Items listed in a dataset.

□ □ □ □ □

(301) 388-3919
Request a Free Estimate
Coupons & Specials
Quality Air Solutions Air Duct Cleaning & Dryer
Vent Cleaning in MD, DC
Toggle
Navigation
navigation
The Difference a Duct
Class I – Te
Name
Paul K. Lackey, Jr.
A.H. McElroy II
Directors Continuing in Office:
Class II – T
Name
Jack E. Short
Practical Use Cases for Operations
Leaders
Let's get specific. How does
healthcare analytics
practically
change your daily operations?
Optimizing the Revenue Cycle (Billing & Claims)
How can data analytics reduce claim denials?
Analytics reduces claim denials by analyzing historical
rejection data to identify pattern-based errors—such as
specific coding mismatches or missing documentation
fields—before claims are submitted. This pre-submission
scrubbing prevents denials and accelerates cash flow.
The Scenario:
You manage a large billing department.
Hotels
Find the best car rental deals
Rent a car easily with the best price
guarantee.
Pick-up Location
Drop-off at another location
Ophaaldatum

□ □ □ □ □

TASK. Reproduce the text of each item above line for line, without any alteration.

SOLUTION FOR THIS EXERCISE.
(301) 388-3919
Request a Free Estimate
Coupons & Specials
Quality Air Solutions Air Duct Cleaning & Dryer
Vent Cleaning in MD, DC
Toggle
Navigation
navigation
The Difference a Duct
Class I – Te
Name
Paul K. Lackey, Jr.
A.H. McElroy II
Directors Continuing in Office:
Class II – T
Name
Jack E. Short
Practical Use Cases for Operations
Leaders
Let's get specific. How does
healthcare analytics
practically
change your daily operations?
Optimizing the Revenue Cycle (Billing & Claims)
How can data analytics reduce claim denials?
Analytics reduces claim denials by analyzing historical
rejection data to identify pattern-based errors—such as
specific coding mismatches or missing documentation
fields—before claims are submitted. This pre-submission
scrubbing prevents denials and accelerates cash flow.
The Scenario:
You manage a large billing department.
Hotels
Find the best car rental deals
Rent a car easily with the best price
guarantee.
Pick-up Location
Drop-off at another location
Ophaaldatum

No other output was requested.